The band was known to tour the US in a converted city bus with Rathbun as the driver/mechanic, with the windshield destination banner set for "HELL." Their live set incorporated stage performers and characters known as the Filthy Rotten Excuse Chickens, "a motley bunch that enhances the Idiot Flesh experience with a variety of acrobatics, dancing and pantomime". These characters used such stage names as The Minotaurs of Baal, Beefra The Cook, Helpy The Hamburger Bee, Mr. Punch, Hatcha & Datcha: the Siamese Twins, Ming Tsao: Professor of Black Math, Uro Butoh, El Evil, Ward C. Picnic, The Queen of Oakland, and Mumble.

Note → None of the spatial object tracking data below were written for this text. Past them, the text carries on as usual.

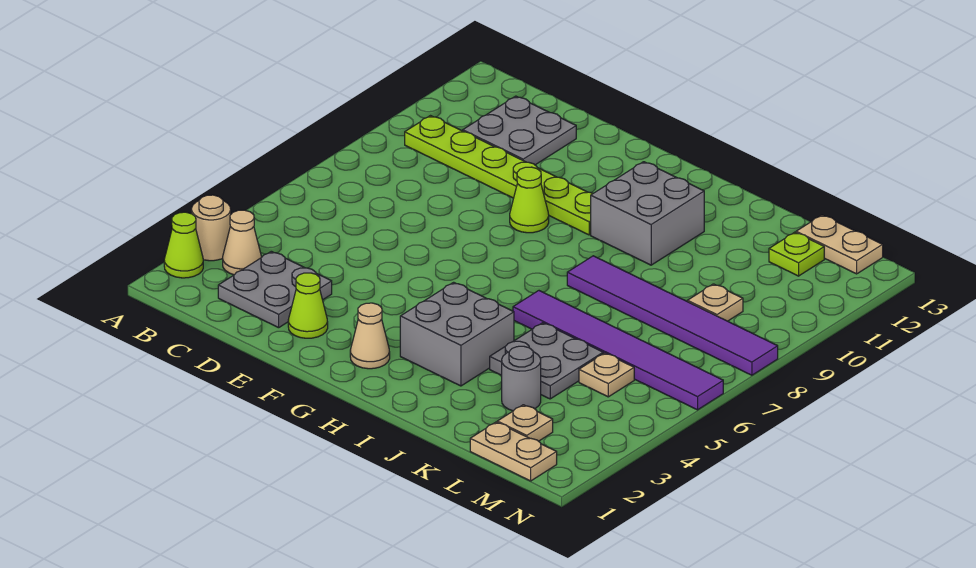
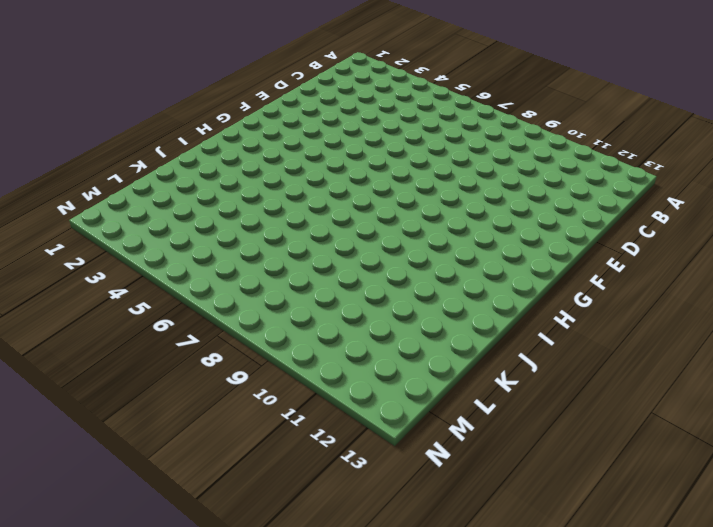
none -> lime 1x1 cone [164,212,203,278]
none -> tan 1x1 round brick [192,195,231,261]
none -> tan 1x1 cone [223,210,261,275]

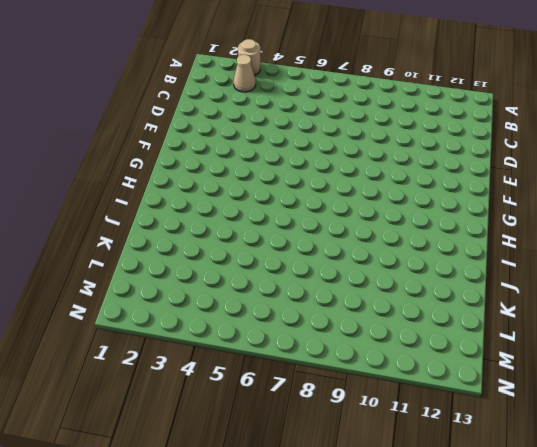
none -> lime 1x1 cone [164,212,203,278]
none -> lime 1x6 plate [405,116,593,235]
none -> grey 2x2 plate [218,251,332,328]

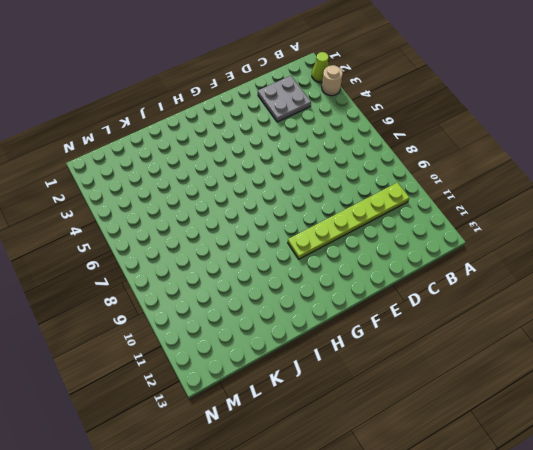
none -> tan 1x1 cone [223,210,261,275]
none -> grey 2x2 plate [463,96,576,165]
none -> lime 1x1 cone [288,273,328,338]

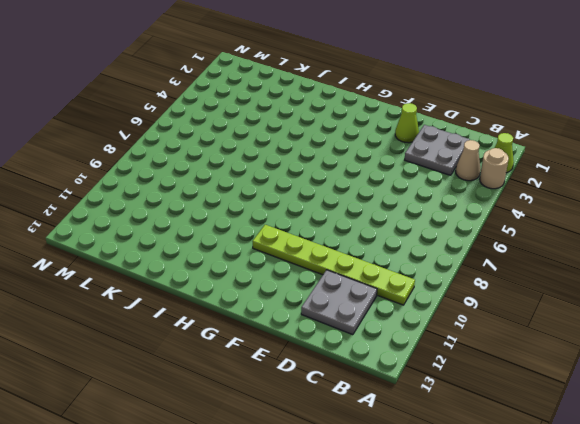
none -> lime 1x1 cone [510,167,549,233]
none -> tan 1x1 cone [350,303,390,369]
none -> grey 2x2 brick [400,282,514,386]

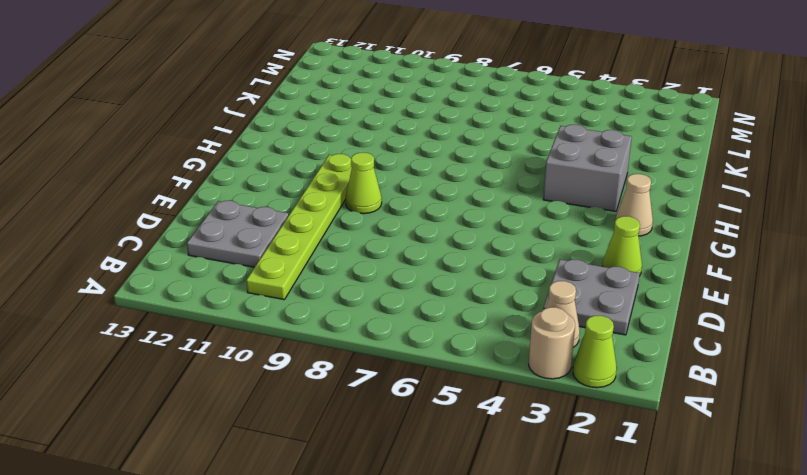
none -> grey 2x2 brick [591,162,704,265]
none -> purple 1x6 tile [513,291,723,410]
none -> purple 1x6 tile [567,256,778,375]

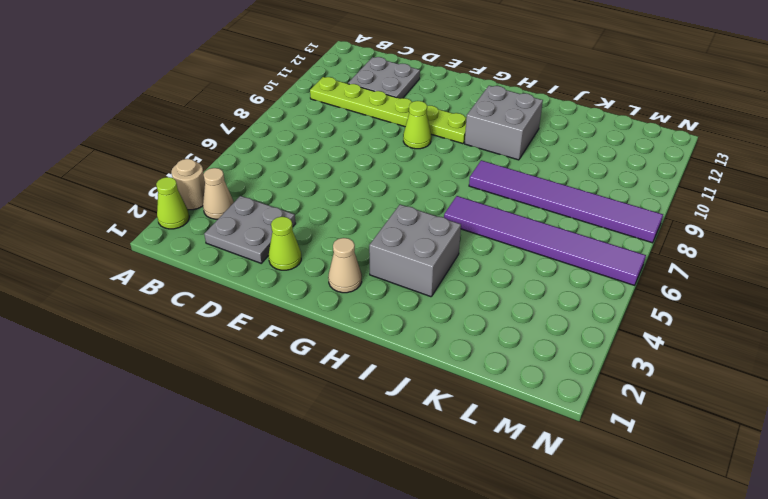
none -> grey 2x2 plate [490,323,603,399]
none -> grey 1x1 round brick [502,346,541,411]
none -> tan 1x2 plate [470,422,557,481]

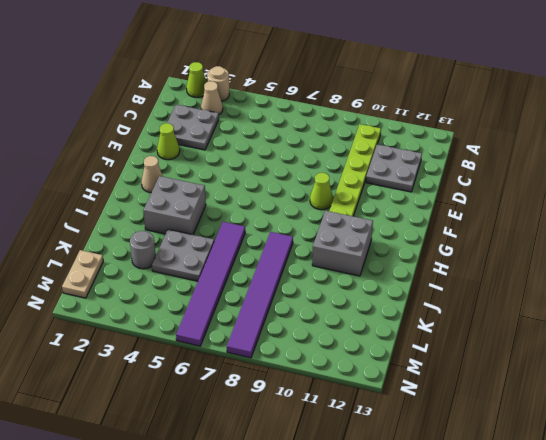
none -> tan 1x1 plate [497,405,553,441]
none -> tan 1x1 plate [579,353,634,397]
none -> tan 1x1 plate [688,284,743,321]

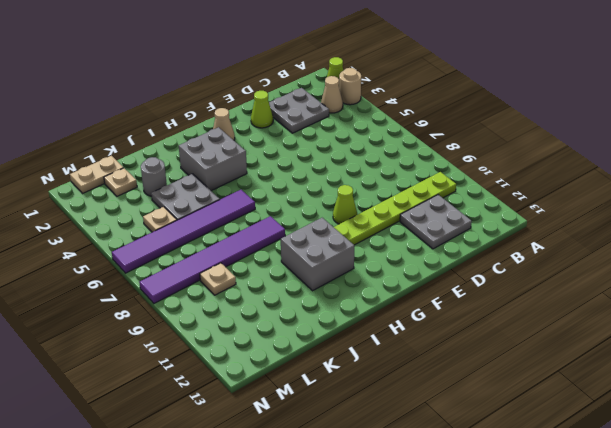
none -> lime 1x1 plate [769,232,824,276]
none -> tan 1x2 plate [796,215,883,274]

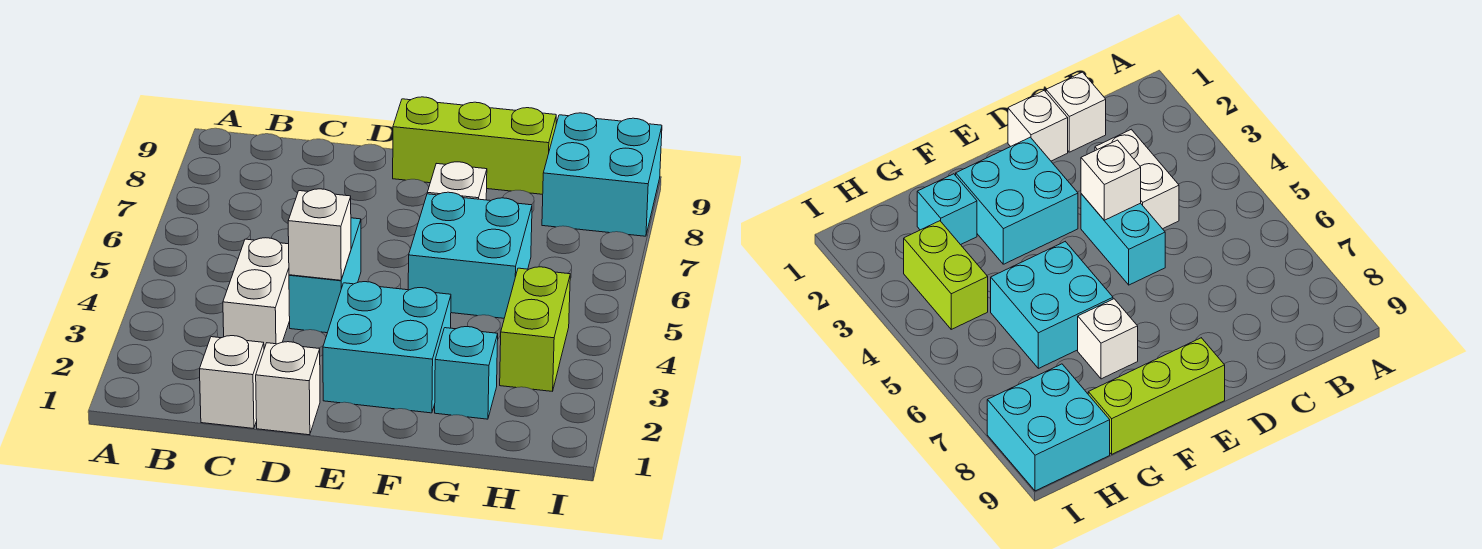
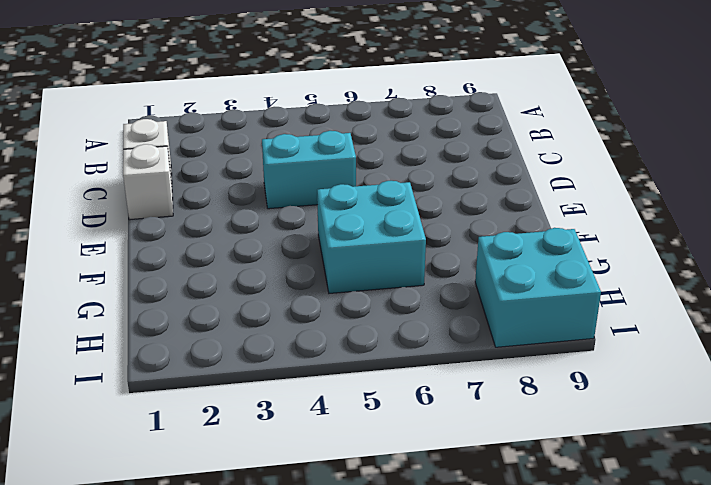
none -> white 1x2 brick [223,238,290,349]
none -> cyan 2x2 brick [323,282,451,413]
none -> lime 1x3 brick [393,97,556,194]

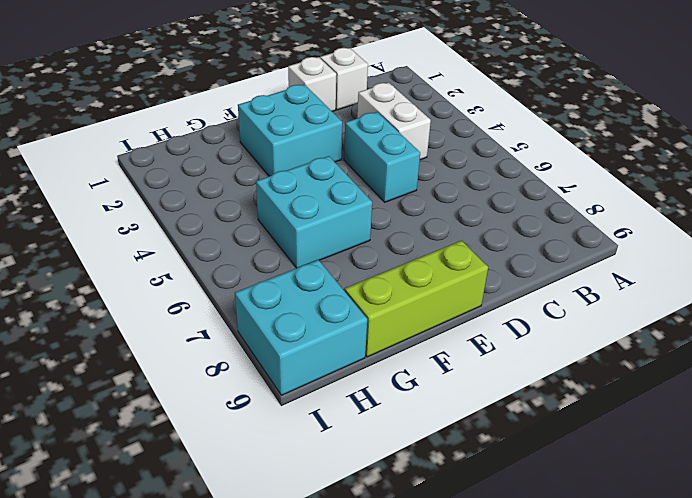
none -> white 1x1 brick [427,162,487,200]
none -> cyan 1x1 brick [435,327,498,419]
none -> lime 1x2 brick [500,267,570,391]

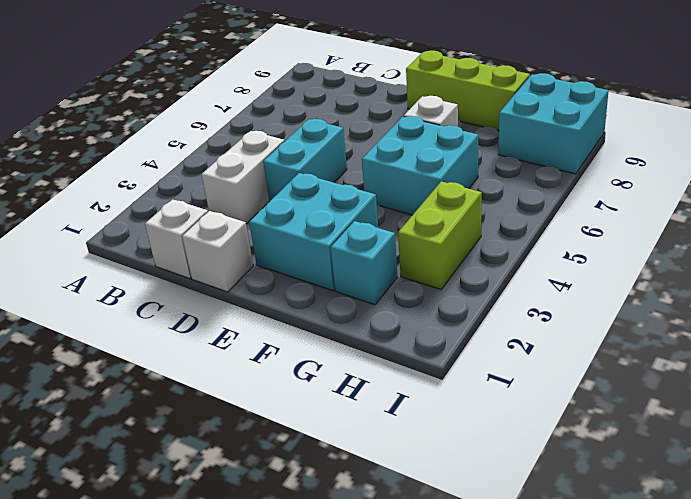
none -> white 1x1 brick [288,189,351,280]

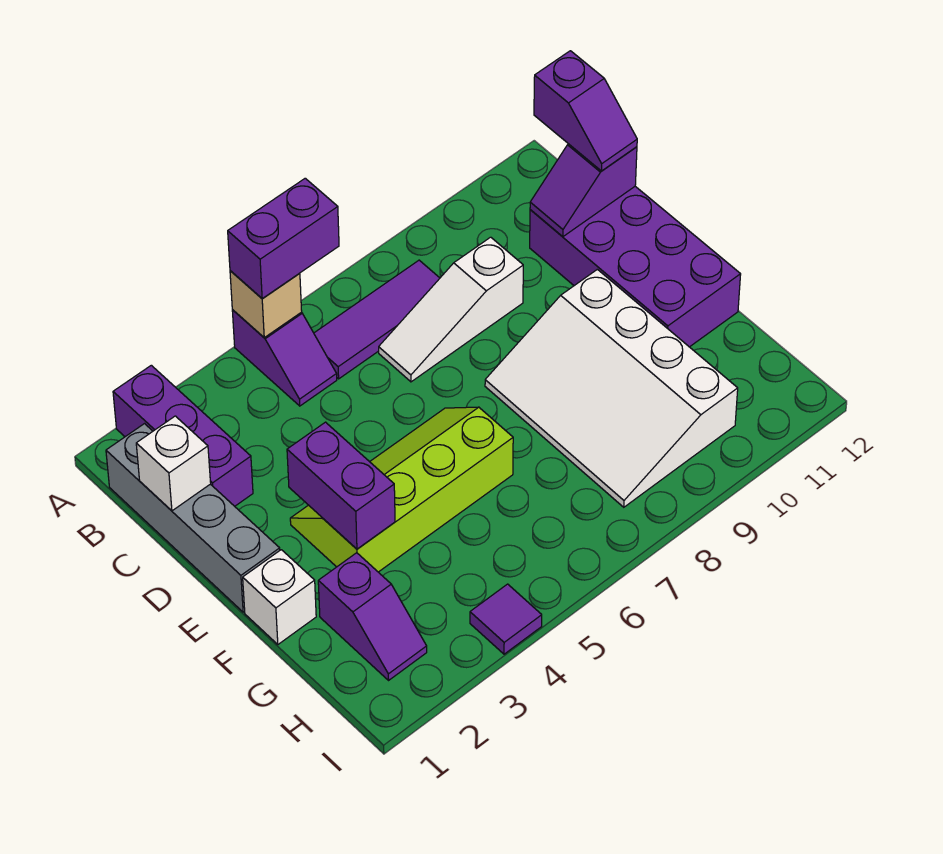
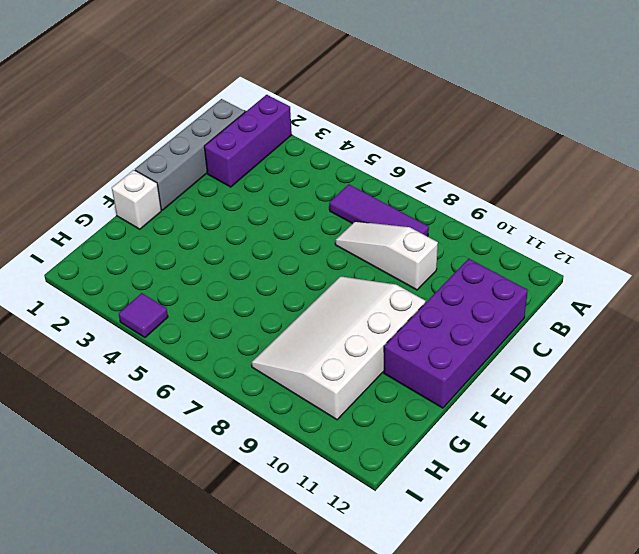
none -> purple 1x2 slope [232,310,337,406]
none -> lime 2x4 slope [290,407,513,572]
none -> purple 1x2 slope [318,553,427,680]

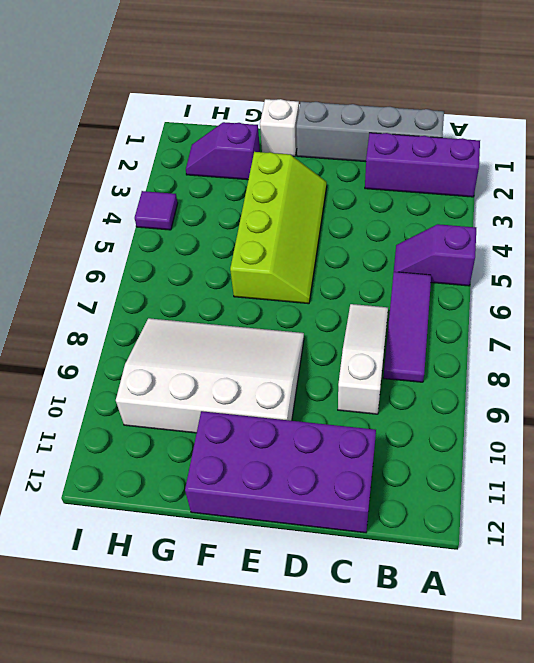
none -> tan 1x1 brick [230,271,302,337]
none -> white 1x1 brick [136,416,211,511]
none -> purple 1x2 slope [530,144,637,237]

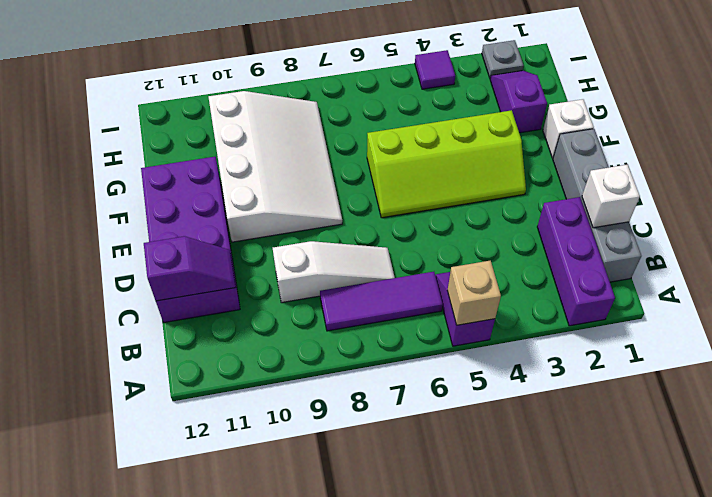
grey 1x1 plate [482,40,524,79] -> none
none -> purple 1x2 brick [287,422,395,549]
none -> purple 1x2 brick [228,178,339,299]
none -> purple 1x2 slope [534,51,637,171]

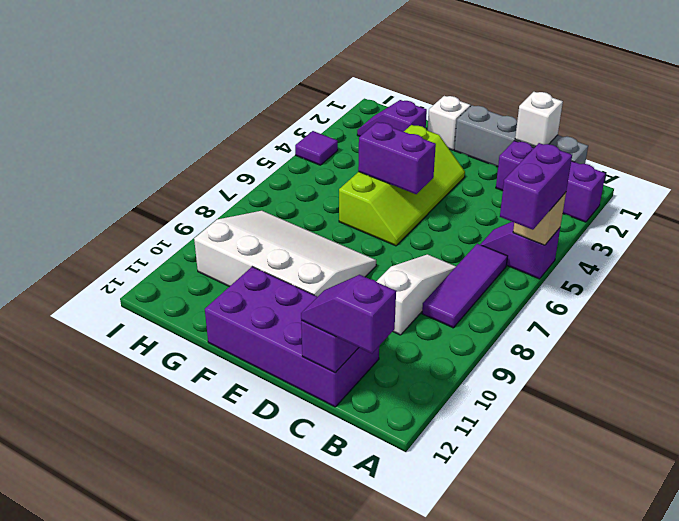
purple 1x2 brick [358,122,436,194] -> purple 1x2 brick moved to [287,422,395,549]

The Nothing Show, their second album, appeared in 1993, and drummer Wes Anderson ("Hyena Boy") replaced Squier. Extensive touring followed, including several runs with the Czech avant-punk band Už Jsme Doma. They also appeared in the movie Oakland Underground, which has around three minutes of a secret Idiot Flesh show, and in which Frykdahl and Jun both had bit parts.

The followup, 1997's Fancy, was released on four different formats: digipak, digipak re-press, standard jewel case and hand-made metal slipcase, the latter in very limited quantity. Although work began on an unnamed fourth album, it has yet to surface. Their final show was held on Friday, March 13, 1998, at the Transmission Theater in San Francisco. The group disbanded shortly thereafter.

Frykdahl, Rathbun and Shamrock went on to form Sleepytime Gorilla Museum with Carla Kihlstedt, with whom they and Anderson had worked in Charming Hostess. Frykdahl also became a core member of the group Faun Fables with Dawn McCarthy. Jun later formed the jam band BARGOOMA!! and joined the Sun and Moon Ensemble. Anderson went on to work with Les Claypool, Cirque du Soleil, The Fuxedos, Casino Royale, Kehoe Nation, and Schloss.

==Members==
- Nils Frykdahl ("Pin") – vocals, guitar, flute, saxophone, percussion, castanets (1985–1998)
- Gene Jun ("Captain Dragon") – vocals, guitar, violin, percussion (1985–1998)
- Dan Rathbun ("The Improver") – bass, vocals, saw, talking, horn, trombone, cello (1985–1998)
- David Shamrock – drums (1985–1988)
- Chuck Squier – drums (1988–1994)
- Daniel Roth – drums, piano, saxophone (1989–1992)
- Wes Anderson ("Hyena Boy") – drums, percussion, marimba, vocals, bassoon, trash cans (1993–1998)
- Paul Dal Porto – "Helpy the Hamburger Bee", Sitar, vocals (1995–1998)
- Lorrie Murray – Hatcha, The Siamese Twin, Fire eater/torch swinger, vocals (1994–1998)
- Heidi Good – Datcha, The Siamese Twin, Fire eater/torch swinger, vocals (1995–1998)
- Brad Caswell – Puppet Show (1985–1997)

==Discography==
- Albums
- We Were All Very Worried (cassette, as Acid Rain, 1987)
- Tales of Instant Knowledge and Sure Death (LP, 1990)
- The Nothing Show (cassette/CD, 1993/1994)
- Fancy (CD, 1997)

- Singles
- Teen Devil/Twitch (7-inch EP, 1995)

- Demos
- Drip Demo (cassette, as Acid Rain, 1986)
- Rite of Spring/Gelatinous Goats (cassette, as Acid Rain, 1988)

- Compilation appearances
- Komotion International – Live and Kicking Volume 5 (cassette, 1992)
- 31 Bands Trash 31 Songs to Find the Way to Sesame Street (CD, 1995)
- Purge Distribution – A Collection (CD, 1996)
- A Compendium Preview Guide to Eyesore: A Stab at The Residents (7-inch sampler, 1996)
- Eyesore: A Stab At The Residents (CD, 1996)
- Oh God! Mother Blood! (CD sampler, 1997)
- Zehn (CD, 1997)
- Funny Rubber Hand (CD, 1998)
- Vaccination Records Rawk Party 2000–2001 (CD, 2000)
- East Timor Benefit Album (CD, 2000)

- Filmography
- Oakland Underground (DVD, 1997) Appear as themselves in Club scene playing to a studio version of "Twitch".